> **Assignment**: An exact copy of each record is required.

(Data records)
□ □ □

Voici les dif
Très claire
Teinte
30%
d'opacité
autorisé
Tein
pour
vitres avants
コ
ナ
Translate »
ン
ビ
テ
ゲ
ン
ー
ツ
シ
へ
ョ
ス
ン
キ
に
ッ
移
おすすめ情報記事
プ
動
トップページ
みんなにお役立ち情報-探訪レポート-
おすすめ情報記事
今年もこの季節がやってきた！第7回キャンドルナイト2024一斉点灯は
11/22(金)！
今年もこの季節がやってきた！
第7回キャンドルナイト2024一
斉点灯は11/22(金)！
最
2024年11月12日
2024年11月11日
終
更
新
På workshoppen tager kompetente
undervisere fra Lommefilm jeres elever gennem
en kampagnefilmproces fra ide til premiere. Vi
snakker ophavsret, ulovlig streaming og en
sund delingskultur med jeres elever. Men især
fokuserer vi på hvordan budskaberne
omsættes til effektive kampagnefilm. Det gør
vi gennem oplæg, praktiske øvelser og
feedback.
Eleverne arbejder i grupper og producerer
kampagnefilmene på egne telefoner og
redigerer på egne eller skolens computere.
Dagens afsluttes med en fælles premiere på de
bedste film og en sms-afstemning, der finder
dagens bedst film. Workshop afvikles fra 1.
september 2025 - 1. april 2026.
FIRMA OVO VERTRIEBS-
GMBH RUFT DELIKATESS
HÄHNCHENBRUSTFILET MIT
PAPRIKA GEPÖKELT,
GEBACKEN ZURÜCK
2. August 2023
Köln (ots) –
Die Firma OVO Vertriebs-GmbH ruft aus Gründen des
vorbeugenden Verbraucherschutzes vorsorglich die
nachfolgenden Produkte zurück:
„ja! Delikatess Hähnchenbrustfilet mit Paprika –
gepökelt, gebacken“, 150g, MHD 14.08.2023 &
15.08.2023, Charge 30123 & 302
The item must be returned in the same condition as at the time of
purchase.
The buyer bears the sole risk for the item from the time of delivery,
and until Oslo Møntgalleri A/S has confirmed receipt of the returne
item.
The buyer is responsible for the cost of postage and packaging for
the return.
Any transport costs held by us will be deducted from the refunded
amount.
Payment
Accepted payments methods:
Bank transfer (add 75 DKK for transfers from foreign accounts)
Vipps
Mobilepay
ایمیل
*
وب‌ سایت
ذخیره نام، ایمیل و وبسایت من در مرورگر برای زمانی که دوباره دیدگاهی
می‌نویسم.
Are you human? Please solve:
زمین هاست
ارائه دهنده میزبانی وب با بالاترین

□ □ □

> **Response to the task**:
Voici les dif
Très claire
Teinte
30%
d'opacité
autorisé
Tein
pour
vitres avants
コ
ナ
Translate »
ン
ビ
テ
ゲ
ン
ー
ツ
シ
へ
ョ
ス
ン
キ
に
ッ
移
おすすめ情報記事
プ
動
トップページ
みんなにお役立ち情報-探訪レポート-
おすすめ情報記事
今年もこの季節がやってきた！第7回キャンドルナイト2024一斉点灯は
11/22(金)！
今年もこの季節がやってきた！
第7回キャンドルナイト2024一
斉点灯は11/22(金)！
最
2024年11月12日
2024年11月11日
終
更
新
På workshoppen tager kompetente
undervisere fra Lommefilm jeres elever gennem
en kampagnefilmproces fra ide til premiere. Vi
snakker ophavsret, ulovlig streaming og en
sund delingskultur med jeres elever. Men især
fokuserer vi på hvordan budskaberne
omsættes til effektive kampagnefilm. Det gør
vi gennem oplæg, praktiske øvelser og
feedback.
Eleverne arbejder i grupper og producerer
kampagnefilmene på egne telefoner og
redigerer på egne eller skolens computere.
Dagens afsluttes med en fælles premiere på de
bedste film og en sms-afstemning, der finder
dagens bedst film. Workshop afvikles fra 1.
september 2025 - 1. april 2026.
FIRMA OVO VERTRIEBS-
GMBH RUFT DELIKATESS
HÄHNCHENBRUSTFILET MIT
PAPRIKA GEPÖKELT,
GEBACKEN ZURÜCK
2. August 2023
Köln (ots) –
Die Firma OVO Vertriebs-GmbH ruft aus Gründen des
vorbeugenden Verbraucherschutzes vorsorglich die
nachfolgenden Produkte zurück:
„ja! Delikatess Hähnchenbrustfilet mit Paprika –
gepökelt, gebacken“, 150g, MHD 14.08.2023 &
15.08.2023, Charge 30123 & 302
The item must be returned in the same condition as at the time of
purchase.
The buyer bears the sole risk for the item from the time of delivery,
and until Oslo Møntgalleri A/S has confirmed receipt of the returne
item.
The buyer is responsible for the cost of postage and packaging for
the return.
Any transport costs held by us will be deducted from the refunded
amount.
Payment
Accepted payments methods:
Bank transfer (add 75 DKK for transfers from foreign accounts)
Vipps
Mobilepay
ایمیل
*
وب‌ سایت
ذخیره نام، ایمیل و وبسایت من در مرورگر برای زمانی که دوباره دیدگاهی
می‌نویسم.
Are you human? Please solve:
زمین هاست
ارائه دهنده میزبانی وب با بالاترین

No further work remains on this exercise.